I don’t believe that I took the Scripture out of context. I simply provided it as a peice of Scripture that one may look to when thinking about the love that should be involved in Apologetics. My main point in placeing that passage was not for the sake of those who ‘fall into error’ but for those who - as you put it - tell others to ‘grow up’ if and when they need it. My point in putting that up was was what St. Paul says “but if I have not love, I am nothing.” My point and hopefully the point of this thread is that without love - apologetics is nothing too.


#11

We don’t want to win the argument but lose the soul.


#12

[/size]
1st Peter Chapter 3:15: but in your hearts reverence Christ as Lord. Always be prepared to make a defense to any one who calls you to account for the hope that is in you, yet do it with gentleness and reverence; 16: and keep your conscience clear, so that, when you are abused, those who revile your good behavior in Christ may be put to shame.

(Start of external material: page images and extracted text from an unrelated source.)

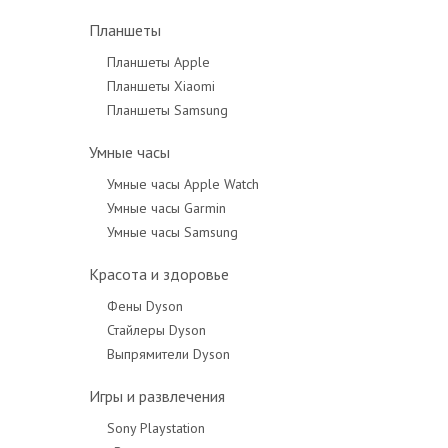
Планшеты
Планшеты Apple
Планшеты Xiaomi
Планшеты Samsung
Умные часы
Умные часы Apple Watch
Умные часы Garmin
Умные часы Samsung
Красота и здоровье
Фены Dyson
Стайлеры Dyson
Выпрямители Dyson
Игры и развлечения
Sony Playstation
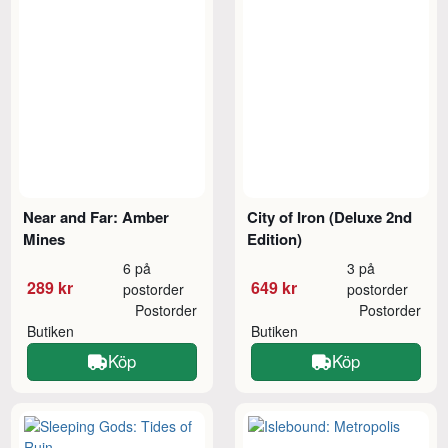
Near and Far: Amber
City of Iron (Deluxe 2nd
Mines
Edition)
6 på
3 på
289 kr
649 kr
postorder
postorder
Postorder
Postorder
Butiken
Butiken
Köp
Köp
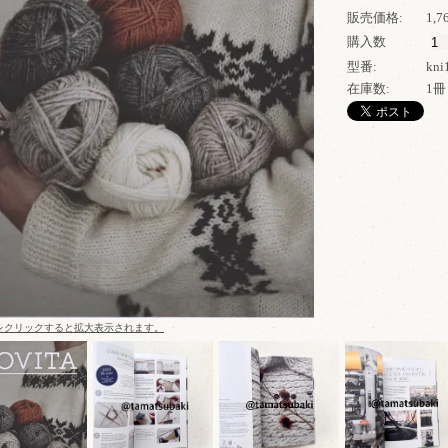
販売価格:
1,
購入数
型番:
kni
在庫数:
1冊
をクリックすると拡大表示されます。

You want to quote passages from the OT on parenting an d ignore the plain statement of St. Peter on this very topic? ooooookkkkkay…

Exactly right Yinekka. :thumbsup: [/FONT]


#13

I am finding that my zeal for the Catholic Church is so strong, that my blood really boils when misinformed ignorant people badmouth, slander, or present half-truths(which are whole lies) about the faith. Yet, I know that such is not the loving reaction that I am called to as a follower of Christ. What advice could any of you give me to help overcome an emotionally explosive temper? I am not requesting Scripture that tells me that anger is wrong. I already know that. I’d also like to hear more than, “pray about it.” I also know that I’m not the only Catholic on this message board who could benefit from some really good sound advice on this issue. For any of you who are skilled in the ability to confront without anger, I would really like to hear what you have to say. After all, anger is only one letter short of danger. Thank you.


#14

I understand your frustrations. Believe me…I do. I think we’ve all had to deal with lies and half truths in some form or fashion. But the next time you feel you may lose your temper with someone, stop for just a moment before you speak and think about this… Jesus endured the same treatment ( and much worse) from people. He was persecuted and called a liar time and time again. How did he handle it? His words were careful and eloquent, strong but said with love, truthful yet compassionate. We must try and be charitable in our thoughts and in our words. It isn’t always easy, and most of us fall short sometimes. I know I have wanted to reach over and pinch off someone’s neck, but I have managed not to do just that. I think it’s okay to get mad (we all do) but as followers of Jesus, it is our obligation to actually “follow” Jesus. And we must do that as best we can. I know you didn’t want to hear " just pray about it" but you do need to pray about it. My priest told us to say “Come Holy Spirit” over and over again as many times as you need to. And you know what? It actually works. Ask and you shall receive. We aren’t in this alone. We must call on Him for help when we need it.

I don’t know if I helped at all, but I wanted to respond because I think we’ve all been there. :slight_smile:


#15

Fight all error, but do it with good humor, patience, kindness, and love. Harshness will damage your own soul and spoil the best cause.

-Saint John of Kanty

I have never succeeded when I have spoken with the faintest suspicion of hardness. One must be ever on one’s guard not to embitter the heart, if one wishes to move the mind.

St. Vincent de Paul


#16

I have never succeeded when I have spoken with the faintest suspicion of hardness. One must be ever on one’s guard not to embitter the heart, if one wishes to move the mind.